Le mois de la photo Off

Deux courants se partagent le mois de la photo à Paris, l’officiel (cf mon poste précédent) et le Off. Comme dans tout événement artistique en France l’officiel est la vision élitiste et l’autre, la vision plutôt réaliste. D’un côté les personnes reconnus, de l’autre d’illustres souvent inconnus, MEP, BNF, grandes galeries et autres lieux prestigieux, face aux petites galeries ou des endroits à fort en caractère.

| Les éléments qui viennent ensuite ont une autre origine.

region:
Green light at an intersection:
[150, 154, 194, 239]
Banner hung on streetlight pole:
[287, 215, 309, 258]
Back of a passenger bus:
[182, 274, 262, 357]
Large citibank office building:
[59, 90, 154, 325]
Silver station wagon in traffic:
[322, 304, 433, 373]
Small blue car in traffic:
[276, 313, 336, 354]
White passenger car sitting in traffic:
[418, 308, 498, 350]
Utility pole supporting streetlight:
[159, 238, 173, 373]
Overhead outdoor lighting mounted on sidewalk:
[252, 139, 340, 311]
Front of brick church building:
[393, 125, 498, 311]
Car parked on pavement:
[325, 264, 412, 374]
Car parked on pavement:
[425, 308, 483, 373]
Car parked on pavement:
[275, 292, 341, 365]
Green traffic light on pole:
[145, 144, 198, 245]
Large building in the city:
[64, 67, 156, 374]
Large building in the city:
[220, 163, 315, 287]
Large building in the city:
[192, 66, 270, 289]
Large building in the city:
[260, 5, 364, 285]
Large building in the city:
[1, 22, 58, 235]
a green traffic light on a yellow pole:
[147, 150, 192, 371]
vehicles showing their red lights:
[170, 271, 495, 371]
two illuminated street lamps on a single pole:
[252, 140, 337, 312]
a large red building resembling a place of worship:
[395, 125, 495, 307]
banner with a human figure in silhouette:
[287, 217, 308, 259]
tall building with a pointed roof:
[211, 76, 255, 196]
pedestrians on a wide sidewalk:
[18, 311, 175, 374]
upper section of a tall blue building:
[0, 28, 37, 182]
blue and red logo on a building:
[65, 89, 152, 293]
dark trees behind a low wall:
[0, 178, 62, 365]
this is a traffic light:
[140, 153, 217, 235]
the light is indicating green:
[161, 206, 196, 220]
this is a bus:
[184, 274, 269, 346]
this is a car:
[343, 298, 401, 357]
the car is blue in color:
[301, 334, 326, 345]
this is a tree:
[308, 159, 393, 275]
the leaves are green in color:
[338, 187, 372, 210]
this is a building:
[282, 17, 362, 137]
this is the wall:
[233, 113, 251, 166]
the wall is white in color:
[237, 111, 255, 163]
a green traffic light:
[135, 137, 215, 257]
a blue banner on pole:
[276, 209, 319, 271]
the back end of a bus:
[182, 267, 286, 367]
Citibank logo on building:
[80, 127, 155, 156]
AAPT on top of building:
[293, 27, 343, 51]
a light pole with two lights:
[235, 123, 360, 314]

Bref, un bien joli mariage à mon sens, qui fait de ce mois de la Photo, le rendez-vous des passionnés, des collectionneurs, des professionnels et des amateurs et qui rassemblent finalement, chacun, à sa manière, les amoureux de l’image fixe.

Toutes les infos sur les expositions sont là >> moisdelaphoto-off.org

12 années ago

1 Comment

  1. Une belle première exposition de photo à visiter pour la Galerie Jamault qui présente le travail de Jean-Pierre Bertin-Maghit jusqu’au 2 décembre 2006

    19 rue des blancs manteaux 75004 Paris
    http://www.galeriejamault.com

    La proposition de Jean-Pierre Bertin-Maghit s’organise autour de trois thèmes qui ont accroché son regard. Le corps qui danse. L’appel du lointain. L’homme et la ville.

    Temps de pause, profondeur de champ, contraste lumineux cernent ses choix avec pour exclusives le noir, les gris, le blanc. Papillotements de la lumière sur le sol mais opacité des ciels d’hiver.

    La rigidité des structures autorise les flous, les déformations, des arrières plans ou premiers plans. Diagonales, obliques, perpendiculaires épinglent traversée, envol des corps, cadences des pieds frappant le sol où s’arrachant à l’apesanteur.
    Devant l’illimité, l’homme pose le transition d’une grille, d’une jetée. Dresse-t-il une barrière pour retenir son élan ou va-t-il utiliser ce tremplin pour le favoriser ?

    Lieux de rencontre ou de départ témoignent de son rapport avec la ville, sombre comme une menace ou claire comme un appel.
    Où place-t-on le voyageur, à l’intérieur de la station ou à l’extérieur de la rame ? Ailleurs, le corps bondissant, chutant, pirouettant nargue le cadre qui l’emprisonne.

    Le cheminement du photographe enclôt le lieu comme pour mieux l’ouvrir au regard. Jean-Pierre Bertin-Maghit joue à brouiler les repères entre intérieur et extérieur.